Минуту или две назад они всего лишь разговаривали. Всего лишь выворачивали друг перед другом души наизнанку и вскрывали старые раны, проводя невидимым лезвием по бледным шрамам. Они плавно двигались к неизбежному. Разве это не является единственным правильным?

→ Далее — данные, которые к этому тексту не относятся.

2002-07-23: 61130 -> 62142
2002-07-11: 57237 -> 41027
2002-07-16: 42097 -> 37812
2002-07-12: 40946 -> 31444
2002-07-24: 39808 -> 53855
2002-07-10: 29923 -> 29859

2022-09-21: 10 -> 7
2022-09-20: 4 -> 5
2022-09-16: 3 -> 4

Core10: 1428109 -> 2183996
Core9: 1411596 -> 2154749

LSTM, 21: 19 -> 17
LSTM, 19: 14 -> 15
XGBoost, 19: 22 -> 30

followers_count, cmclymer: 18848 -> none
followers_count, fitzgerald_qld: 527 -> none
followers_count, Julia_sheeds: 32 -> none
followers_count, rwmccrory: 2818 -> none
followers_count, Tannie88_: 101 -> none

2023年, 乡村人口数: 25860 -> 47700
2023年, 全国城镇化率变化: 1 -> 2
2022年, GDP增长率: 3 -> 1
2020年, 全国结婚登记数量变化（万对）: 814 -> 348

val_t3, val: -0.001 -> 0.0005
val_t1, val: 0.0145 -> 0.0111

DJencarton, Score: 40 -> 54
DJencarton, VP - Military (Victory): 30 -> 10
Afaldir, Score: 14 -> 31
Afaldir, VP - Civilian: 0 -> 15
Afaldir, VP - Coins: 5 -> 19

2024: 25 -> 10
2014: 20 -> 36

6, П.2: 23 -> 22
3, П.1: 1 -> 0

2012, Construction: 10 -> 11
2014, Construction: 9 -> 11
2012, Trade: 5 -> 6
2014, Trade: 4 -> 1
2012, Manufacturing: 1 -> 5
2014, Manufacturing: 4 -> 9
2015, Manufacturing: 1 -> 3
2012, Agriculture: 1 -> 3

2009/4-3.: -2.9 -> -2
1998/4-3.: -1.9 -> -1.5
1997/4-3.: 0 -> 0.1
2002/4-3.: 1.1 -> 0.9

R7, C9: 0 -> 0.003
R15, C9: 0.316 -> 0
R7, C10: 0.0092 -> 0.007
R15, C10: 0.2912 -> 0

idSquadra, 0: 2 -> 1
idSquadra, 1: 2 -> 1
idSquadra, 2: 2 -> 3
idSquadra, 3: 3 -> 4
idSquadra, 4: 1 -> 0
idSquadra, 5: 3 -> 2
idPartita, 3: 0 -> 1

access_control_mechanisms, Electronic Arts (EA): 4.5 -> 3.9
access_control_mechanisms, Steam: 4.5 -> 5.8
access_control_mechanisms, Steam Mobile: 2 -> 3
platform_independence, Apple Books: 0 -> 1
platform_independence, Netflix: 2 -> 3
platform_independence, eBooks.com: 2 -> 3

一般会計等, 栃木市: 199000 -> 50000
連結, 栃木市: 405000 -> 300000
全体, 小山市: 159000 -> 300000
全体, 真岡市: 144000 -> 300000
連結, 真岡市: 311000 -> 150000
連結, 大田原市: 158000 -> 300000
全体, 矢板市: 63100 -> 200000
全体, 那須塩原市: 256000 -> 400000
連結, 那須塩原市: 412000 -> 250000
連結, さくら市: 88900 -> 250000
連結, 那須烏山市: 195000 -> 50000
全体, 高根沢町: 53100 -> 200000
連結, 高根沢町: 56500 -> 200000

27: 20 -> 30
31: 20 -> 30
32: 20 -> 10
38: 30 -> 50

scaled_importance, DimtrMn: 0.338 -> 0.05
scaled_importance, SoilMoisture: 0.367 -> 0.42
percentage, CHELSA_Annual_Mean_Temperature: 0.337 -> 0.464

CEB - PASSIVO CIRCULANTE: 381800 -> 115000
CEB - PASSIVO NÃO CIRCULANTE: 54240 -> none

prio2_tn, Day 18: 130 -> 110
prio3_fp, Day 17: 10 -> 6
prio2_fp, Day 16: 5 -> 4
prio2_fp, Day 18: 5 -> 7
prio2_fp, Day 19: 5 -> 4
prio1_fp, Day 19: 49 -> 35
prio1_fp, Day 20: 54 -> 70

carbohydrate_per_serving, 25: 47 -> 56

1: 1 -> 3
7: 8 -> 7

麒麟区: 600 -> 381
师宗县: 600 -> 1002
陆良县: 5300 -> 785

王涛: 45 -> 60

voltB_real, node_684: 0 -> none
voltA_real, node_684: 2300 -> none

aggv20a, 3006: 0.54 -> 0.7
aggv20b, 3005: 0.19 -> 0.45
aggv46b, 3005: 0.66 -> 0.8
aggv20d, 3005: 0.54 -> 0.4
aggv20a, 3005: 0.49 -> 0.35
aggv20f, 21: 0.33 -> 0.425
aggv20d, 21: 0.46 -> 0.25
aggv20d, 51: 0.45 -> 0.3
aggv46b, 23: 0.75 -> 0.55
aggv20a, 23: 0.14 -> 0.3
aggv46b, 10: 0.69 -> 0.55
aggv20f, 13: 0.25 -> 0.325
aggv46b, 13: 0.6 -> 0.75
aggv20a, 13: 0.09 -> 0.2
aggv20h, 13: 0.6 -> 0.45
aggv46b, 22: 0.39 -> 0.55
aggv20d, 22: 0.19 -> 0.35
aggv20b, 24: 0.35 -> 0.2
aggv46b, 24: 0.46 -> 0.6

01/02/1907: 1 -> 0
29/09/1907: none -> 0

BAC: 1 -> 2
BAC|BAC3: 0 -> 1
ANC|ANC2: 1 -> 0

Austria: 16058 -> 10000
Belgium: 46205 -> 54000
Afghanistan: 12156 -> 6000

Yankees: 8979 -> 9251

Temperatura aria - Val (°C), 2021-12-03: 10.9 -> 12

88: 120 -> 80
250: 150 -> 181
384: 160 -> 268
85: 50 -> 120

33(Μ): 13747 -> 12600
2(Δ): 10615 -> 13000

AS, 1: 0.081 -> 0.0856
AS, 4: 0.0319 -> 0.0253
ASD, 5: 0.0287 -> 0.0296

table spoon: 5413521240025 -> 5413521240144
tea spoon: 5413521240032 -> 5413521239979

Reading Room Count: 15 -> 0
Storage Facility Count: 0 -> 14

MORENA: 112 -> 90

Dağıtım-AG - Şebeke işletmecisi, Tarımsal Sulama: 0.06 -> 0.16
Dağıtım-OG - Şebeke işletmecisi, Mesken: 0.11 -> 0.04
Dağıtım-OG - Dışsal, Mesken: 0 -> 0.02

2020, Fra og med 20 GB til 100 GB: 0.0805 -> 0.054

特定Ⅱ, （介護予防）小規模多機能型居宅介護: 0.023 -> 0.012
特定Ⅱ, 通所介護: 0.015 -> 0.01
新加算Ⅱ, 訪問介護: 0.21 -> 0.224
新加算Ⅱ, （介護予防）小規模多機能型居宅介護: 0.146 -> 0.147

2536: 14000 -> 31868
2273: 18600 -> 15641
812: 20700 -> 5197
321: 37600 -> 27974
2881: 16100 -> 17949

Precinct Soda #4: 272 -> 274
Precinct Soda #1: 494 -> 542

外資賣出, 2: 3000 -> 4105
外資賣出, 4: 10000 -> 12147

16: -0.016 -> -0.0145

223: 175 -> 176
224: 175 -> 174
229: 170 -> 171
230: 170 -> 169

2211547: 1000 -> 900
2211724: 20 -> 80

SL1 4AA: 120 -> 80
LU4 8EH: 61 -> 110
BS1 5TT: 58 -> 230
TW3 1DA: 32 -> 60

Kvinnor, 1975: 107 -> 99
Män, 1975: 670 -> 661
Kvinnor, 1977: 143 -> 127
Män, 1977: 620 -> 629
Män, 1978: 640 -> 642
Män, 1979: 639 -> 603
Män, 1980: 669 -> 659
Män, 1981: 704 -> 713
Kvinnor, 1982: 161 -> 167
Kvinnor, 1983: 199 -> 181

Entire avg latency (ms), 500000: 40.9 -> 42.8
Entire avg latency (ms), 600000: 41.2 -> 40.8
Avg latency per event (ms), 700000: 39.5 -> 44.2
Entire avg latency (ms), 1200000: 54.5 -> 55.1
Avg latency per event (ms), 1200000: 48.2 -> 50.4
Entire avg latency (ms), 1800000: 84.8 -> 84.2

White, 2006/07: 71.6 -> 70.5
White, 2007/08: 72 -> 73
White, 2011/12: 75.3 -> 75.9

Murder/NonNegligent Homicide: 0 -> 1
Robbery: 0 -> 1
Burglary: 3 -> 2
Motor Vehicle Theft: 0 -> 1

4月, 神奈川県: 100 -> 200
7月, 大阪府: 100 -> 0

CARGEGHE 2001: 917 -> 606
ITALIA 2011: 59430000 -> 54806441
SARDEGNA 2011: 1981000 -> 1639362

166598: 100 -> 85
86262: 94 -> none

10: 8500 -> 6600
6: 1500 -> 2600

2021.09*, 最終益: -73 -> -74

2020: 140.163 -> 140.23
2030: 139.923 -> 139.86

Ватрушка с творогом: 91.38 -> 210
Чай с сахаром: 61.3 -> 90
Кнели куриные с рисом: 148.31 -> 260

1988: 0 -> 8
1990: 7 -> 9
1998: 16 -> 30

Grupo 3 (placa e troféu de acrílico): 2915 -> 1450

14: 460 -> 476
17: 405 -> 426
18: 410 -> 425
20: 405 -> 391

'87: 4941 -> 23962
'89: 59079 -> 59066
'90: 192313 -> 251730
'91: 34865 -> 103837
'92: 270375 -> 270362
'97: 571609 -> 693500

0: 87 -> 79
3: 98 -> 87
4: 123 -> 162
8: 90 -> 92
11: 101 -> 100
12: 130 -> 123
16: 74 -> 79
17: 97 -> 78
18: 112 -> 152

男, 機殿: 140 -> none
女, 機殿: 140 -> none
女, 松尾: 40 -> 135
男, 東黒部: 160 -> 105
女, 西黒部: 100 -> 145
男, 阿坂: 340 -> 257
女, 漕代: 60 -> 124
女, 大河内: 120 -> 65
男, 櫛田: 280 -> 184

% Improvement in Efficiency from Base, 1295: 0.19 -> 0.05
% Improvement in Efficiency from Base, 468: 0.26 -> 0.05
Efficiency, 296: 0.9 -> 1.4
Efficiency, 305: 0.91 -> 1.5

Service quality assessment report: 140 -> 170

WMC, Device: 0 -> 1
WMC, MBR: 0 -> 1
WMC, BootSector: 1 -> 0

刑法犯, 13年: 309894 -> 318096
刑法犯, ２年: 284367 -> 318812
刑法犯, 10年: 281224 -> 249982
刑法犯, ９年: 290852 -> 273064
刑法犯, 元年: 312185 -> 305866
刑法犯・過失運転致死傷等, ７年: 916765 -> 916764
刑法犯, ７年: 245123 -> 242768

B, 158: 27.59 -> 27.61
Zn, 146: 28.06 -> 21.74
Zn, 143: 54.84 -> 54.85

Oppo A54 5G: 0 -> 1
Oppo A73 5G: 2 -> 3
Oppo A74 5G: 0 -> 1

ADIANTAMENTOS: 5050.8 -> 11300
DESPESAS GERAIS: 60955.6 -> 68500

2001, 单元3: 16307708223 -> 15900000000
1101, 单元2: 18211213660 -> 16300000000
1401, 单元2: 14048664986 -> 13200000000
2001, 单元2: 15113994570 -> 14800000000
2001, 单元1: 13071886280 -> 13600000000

Робкий шаг вперед. Под пижамой у Бориса больше ничего нет — Тео уверяется в этом на ощупь. В детстве, когда он невольно становился свидетелем принципиальной нелюбви Бориса к ношению нижнего белья, когда черные джинсы спадали ниже приличного и обнажали запретные участки бледной кожи, он чувствовал, как краска поднимается от шеи к кончикам ушей, а низ живота затапливает неконтролируемым жаром. Воображение рисовало картинки одну краше другой, ведь одновременно хотелось и не хотелось знать, куда вела тонкая полоска волос, спускающаяся от пупка. Борис не сразу показал ему всего себя, но когда это произошло, Тео запомнил его до мельчайших деталей. Совершенство. Лакомое сумасшествие.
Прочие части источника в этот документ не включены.